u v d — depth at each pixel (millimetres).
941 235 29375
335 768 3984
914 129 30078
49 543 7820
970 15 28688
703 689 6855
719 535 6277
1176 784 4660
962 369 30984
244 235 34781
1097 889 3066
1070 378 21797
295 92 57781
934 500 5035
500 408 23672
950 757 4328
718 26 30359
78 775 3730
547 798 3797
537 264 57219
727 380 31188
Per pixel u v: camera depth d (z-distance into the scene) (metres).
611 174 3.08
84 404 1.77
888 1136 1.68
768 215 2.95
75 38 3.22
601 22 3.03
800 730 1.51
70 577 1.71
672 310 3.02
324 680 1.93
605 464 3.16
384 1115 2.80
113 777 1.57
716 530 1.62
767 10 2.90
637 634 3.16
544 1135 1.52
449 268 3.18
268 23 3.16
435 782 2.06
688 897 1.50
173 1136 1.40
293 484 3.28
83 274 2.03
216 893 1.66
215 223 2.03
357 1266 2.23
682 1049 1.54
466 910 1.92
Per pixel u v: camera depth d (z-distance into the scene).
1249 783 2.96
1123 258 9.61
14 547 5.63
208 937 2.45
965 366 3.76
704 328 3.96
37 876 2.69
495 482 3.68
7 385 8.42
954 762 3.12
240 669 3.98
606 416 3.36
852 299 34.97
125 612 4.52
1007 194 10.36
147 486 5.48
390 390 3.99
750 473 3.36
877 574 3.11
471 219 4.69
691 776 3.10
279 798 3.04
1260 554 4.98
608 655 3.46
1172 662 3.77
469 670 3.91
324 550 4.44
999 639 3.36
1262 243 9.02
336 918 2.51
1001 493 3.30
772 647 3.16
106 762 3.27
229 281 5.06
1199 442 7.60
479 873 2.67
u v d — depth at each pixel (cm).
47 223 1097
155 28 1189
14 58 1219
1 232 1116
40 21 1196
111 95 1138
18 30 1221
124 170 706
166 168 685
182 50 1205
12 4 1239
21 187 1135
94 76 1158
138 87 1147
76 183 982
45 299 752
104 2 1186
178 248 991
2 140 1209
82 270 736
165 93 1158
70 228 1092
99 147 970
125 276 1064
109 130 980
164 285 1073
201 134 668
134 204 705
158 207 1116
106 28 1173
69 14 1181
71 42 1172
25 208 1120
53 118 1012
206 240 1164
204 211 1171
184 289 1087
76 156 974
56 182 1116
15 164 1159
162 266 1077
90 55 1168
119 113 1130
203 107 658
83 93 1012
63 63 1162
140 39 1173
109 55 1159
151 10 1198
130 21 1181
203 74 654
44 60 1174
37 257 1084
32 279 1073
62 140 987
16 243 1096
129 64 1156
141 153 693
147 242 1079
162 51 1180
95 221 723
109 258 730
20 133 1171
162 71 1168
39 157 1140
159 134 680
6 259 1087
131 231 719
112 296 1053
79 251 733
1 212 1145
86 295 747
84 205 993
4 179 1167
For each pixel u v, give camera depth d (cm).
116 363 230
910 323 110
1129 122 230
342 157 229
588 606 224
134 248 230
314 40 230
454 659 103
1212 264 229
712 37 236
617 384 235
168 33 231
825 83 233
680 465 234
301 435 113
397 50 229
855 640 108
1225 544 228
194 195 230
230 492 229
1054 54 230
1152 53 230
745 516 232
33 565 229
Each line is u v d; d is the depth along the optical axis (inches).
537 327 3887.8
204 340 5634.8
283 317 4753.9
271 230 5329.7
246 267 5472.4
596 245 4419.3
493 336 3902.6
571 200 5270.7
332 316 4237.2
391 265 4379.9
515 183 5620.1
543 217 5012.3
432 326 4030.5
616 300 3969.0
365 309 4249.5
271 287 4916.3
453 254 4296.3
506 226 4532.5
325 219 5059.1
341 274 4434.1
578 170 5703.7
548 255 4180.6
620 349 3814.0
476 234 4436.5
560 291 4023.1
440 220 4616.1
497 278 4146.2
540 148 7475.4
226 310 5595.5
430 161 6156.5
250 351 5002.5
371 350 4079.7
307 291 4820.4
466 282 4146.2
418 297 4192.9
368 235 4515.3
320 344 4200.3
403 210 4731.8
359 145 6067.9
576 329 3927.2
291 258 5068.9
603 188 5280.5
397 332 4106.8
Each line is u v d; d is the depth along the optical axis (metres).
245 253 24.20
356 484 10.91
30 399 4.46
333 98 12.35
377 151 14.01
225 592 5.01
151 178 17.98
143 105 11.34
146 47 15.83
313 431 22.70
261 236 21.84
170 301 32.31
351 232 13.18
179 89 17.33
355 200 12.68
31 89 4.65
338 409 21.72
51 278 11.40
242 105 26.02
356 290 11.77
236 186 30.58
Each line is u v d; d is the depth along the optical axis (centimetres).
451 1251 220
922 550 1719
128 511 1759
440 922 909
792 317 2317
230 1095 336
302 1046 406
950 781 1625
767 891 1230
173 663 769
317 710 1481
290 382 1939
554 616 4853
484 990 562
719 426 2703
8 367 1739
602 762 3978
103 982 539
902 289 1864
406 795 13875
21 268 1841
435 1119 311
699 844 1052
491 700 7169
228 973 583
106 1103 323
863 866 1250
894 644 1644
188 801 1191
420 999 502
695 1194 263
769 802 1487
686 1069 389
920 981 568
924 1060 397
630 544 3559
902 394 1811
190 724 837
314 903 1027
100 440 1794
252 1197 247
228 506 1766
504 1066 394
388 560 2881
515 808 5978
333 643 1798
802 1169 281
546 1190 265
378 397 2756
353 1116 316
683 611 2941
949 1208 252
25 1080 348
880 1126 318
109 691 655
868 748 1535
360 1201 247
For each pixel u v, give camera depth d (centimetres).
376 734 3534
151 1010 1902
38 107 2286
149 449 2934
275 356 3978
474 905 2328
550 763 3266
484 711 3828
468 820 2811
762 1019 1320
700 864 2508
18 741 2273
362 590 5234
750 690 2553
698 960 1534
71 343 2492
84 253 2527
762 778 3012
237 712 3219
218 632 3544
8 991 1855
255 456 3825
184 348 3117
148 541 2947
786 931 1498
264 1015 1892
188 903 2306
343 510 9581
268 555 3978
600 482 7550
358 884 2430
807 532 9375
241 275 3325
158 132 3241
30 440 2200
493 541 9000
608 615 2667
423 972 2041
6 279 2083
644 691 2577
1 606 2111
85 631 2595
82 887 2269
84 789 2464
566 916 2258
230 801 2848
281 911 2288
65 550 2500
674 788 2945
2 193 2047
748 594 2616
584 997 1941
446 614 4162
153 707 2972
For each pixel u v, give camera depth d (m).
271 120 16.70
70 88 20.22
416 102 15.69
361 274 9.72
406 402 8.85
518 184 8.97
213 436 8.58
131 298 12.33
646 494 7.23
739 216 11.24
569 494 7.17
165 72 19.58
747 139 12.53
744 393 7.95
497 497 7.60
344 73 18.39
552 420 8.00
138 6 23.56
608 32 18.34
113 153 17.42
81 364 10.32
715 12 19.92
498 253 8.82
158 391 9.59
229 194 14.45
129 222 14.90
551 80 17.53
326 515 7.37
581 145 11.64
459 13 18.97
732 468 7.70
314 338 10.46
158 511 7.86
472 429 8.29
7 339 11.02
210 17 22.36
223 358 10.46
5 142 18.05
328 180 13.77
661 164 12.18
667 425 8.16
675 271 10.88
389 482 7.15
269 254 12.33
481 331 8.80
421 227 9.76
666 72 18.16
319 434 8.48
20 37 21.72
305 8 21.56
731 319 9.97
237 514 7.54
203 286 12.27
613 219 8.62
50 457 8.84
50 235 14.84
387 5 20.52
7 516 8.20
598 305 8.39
--- --- ---
*ABOUT THIS TASK*.
Transcribe the listing above verbatim.

*FINISHED TASK*.
u v d — depth at each pixel (millimetres).
941 235 29375
335 768 3984
914 129 30078
49 543 7820
970 15 28688
703 689 6855
719 535 6277
1176 784 4660
962 369 30984
244 235 34781
1097 889 3066
1070 378 21797
295 92 57781
934 500 5035
500 408 23672
950 757 4328
718 26 30359
78 775 3730
547 798 3797
537 264 57219
727 380 31188
Per pixel u v: camera depth d (z-distance into the scene) (metres).
611 174 3.08
84 404 1.77
888 1136 1.68
768 215 2.95
75 38 3.22
601 22 3.03
800 730 1.51
70 577 1.71
672 310 3.02
324 680 1.93
605 464 3.16
384 1115 2.80
113 777 1.57
716 530 1.62
767 10 2.90
637 634 3.16
544 1135 1.52
449 268 3.18
268 23 3.16
435 782 2.06
688 897 1.50
173 1136 1.40
293 484 3.28
83 274 2.03
216 893 1.66
215 223 2.03
357 1266 2.23
682 1049 1.54
466 910 1.92
Per pixel u v: camera depth d (z-distance into the scene).
1249 783 2.96
1123 258 9.61
14 547 5.63
208 937 2.45
965 366 3.76
704 328 3.96
37 876 2.69
495 482 3.68
7 385 8.42
954 762 3.12
240 669 3.98
606 416 3.36
852 299 34.97
125 612 4.52
1007 194 10.36
147 486 5.48
390 390 3.99
750 473 3.36
877 574 3.11
471 219 4.69
691 776 3.10
279 798 3.04
1260 554 4.98
608 655 3.46
1172 662 3.77
469 670 3.91
324 550 4.44
999 639 3.36
1262 243 9.02
336 918 2.51
1001 493 3.30
772 647 3.16
106 762 3.27
229 281 5.06
1199 442 7.60
479 873 2.67
u v d — depth at each pixel (cm).
47 223 1097
155 28 1189
14 58 1219
1 232 1116
40 21 1196
111 95 1138
18 30 1221
124 170 706
166 168 685
182 50 1205
12 4 1239
21 187 1135
94 76 1158
138 87 1147
76 183 982
45 299 752
104 2 1186
178 248 991
2 140 1209
82 270 736
165 93 1158
70 228 1092
99 147 970
125 276 1064
109 130 980
164 285 1073
201 134 668
134 204 705
158 207 1116
106 28 1173
69 14 1181
71 42 1172
25 208 1120
53 118 1012
206 240 1164
204 211 1171
184 289 1087
76 156 974
56 182 1116
15 164 1159
162 266 1077
90 55 1168
119 113 1130
203 107 658
83 93 1012
63 63 1162
140 39 1173
109 55 1159
151 10 1198
130 21 1181
203 74 654
44 60 1174
37 257 1084
32 279 1073
62 140 987
16 243 1096
129 64 1156
141 153 693
147 242 1079
162 51 1180
95 221 723
109 258 730
20 133 1171
162 71 1168
39 157 1140
159 134 680
6 259 1087
131 231 719
112 296 1053
79 251 733
1 212 1145
86 295 747
84 205 993
4 179 1167
For each pixel u v, give camera depth d (cm).
116 363 230
910 323 110
1129 122 230
342 157 229
588 606 224
134 248 230
314 40 230
454 659 103
1212 264 229
712 37 236
617 384 235
168 33 231
825 83 233
680 465 234
301 435 113
397 50 229
855 640 108
1225 544 228
194 195 230
230 492 229
1054 54 230
1152 53 230
745 516 232
33 565 229
Each line is u v d; d is the depth along the optical axis (inches).
537 327 3887.8
204 340 5634.8
283 317 4753.9
271 230 5329.7
246 267 5472.4
596 245 4419.3
493 336 3902.6
571 200 5270.7
332 316 4237.2
391 265 4379.9
515 183 5620.1
543 217 5012.3
432 326 4030.5
616 300 3969.0
365 309 4249.5
271 287 4916.3
453 254 4296.3
506 226 4532.5
325 219 5059.1
341 274 4434.1
578 170 5703.7
548 255 4180.6
620 349 3814.0
476 234 4436.5
560 291 4023.1
440 220 4616.1
497 278 4146.2
540 148 7475.4
226 310 5595.5
430 161 6156.5
250 351 5002.5
371 350 4079.7
307 291 4820.4
466 282 4146.2
418 297 4192.9
368 235 4515.3
320 344 4200.3
403 210 4731.8
359 145 6067.9
576 329 3927.2
291 258 5068.9
603 188 5280.5
397 332 4106.8
Each line is u v d; d is the depth along the optical axis (metres).
245 253 24.20
356 484 10.91
30 399 4.46
333 98 12.35
377 151 14.01
225 592 5.01
151 178 17.98
143 105 11.34
146 47 15.83
313 431 22.70
261 236 21.84
170 301 32.31
351 232 13.18
179 89 17.33
355 200 12.68
31 89 4.65
338 409 21.72
51 278 11.40
242 105 26.02
356 290 11.77
236 186 30.58
Each line is u v d; d is the depth along the optical axis (centimetres).
451 1251 220
922 550 1719
128 511 1759
440 922 909
792 317 2317
230 1095 336
302 1046 406
950 781 1625
767 891 1230
173 663 769
317 710 1481
290 382 1939
554 616 4853
484 990 562
719 426 2703
8 367 1739
602 762 3978
103 982 539
902 289 1864
406 795 13875
21 268 1841
435 1119 311
699 844 1052
491 700 7169
228 973 583
106 1103 323
863 866 1250
894 644 1644
188 801 1191
420 999 502
695 1194 263
769 802 1487
686 1069 389
920 981 568
924 1060 397
630 544 3559
902 394 1811
190 724 837
314 903 1027
100 440 1794
252 1197 247
228 506 1766
504 1066 394
388 560 2881
515 808 5978
333 643 1798
802 1169 281
546 1190 265
378 397 2756
353 1116 316
683 611 2941
949 1208 252
25 1080 348
880 1126 318
109 691 655
868 748 1535
360 1201 247
For each pixel u v, give camera depth d (centimetres).
376 734 3534
151 1010 1902
38 107 2286
149 449 2934
275 356 3978
474 905 2328
550 763 3266
484 711 3828
468 820 2811
762 1019 1320
700 864 2508
18 741 2273
362 590 5234
750 690 2553
698 960 1534
71 343 2492
84 253 2527
762 778 3012
237 712 3219
218 632 3544
8 991 1855
255 456 3825
184 348 3117
148 541 2947
786 931 1498
264 1015 1892
188 903 2306
343 510 9581
268 555 3978
600 482 7550
358 884 2430
807 532 9375
241 275 3325
158 132 3241
30 440 2200
493 541 9000
608 615 2667
423 972 2041
6 279 2083
644 691 2577
1 606 2111
85 631 2595
82 887 2269
84 789 2464
566 916 2258
230 801 2848
281 911 2288
65 550 2500
674 788 2945
2 193 2047
748 594 2616
584 997 1941
446 614 4162
153 707 2972
For each pixel u v, give camera depth d (m).
271 120 16.70
70 88 20.22
416 102 15.69
361 274 9.72
406 402 8.85
518 184 8.97
213 436 8.58
131 298 12.33
646 494 7.23
739 216 11.24
569 494 7.17
165 72 19.58
747 139 12.53
744 393 7.95
497 497 7.60
344 73 18.39
552 420 8.00
138 6 23.56
608 32 18.34
113 153 17.42
81 364 10.32
715 12 19.92
498 253 8.82
158 391 9.59
229 194 14.45
129 222 14.90
551 80 17.53
326 515 7.37
581 145 11.64
459 13 18.97
732 468 7.70
314 338 10.46
158 511 7.86
472 429 8.29
7 339 11.02
210 17 22.36
223 358 10.46
5 142 18.05
328 180 13.77
661 164 12.18
667 425 8.16
675 271 10.88
389 482 7.15
269 254 12.33
481 331 8.80
421 227 9.76
666 72 18.16
319 434 8.48
20 37 21.72
305 8 21.56
731 319 9.97
237 514 7.54
203 286 12.27
613 219 8.62
50 457 8.84
50 235 14.84
387 5 20.52
7 516 8.20
598 305 8.39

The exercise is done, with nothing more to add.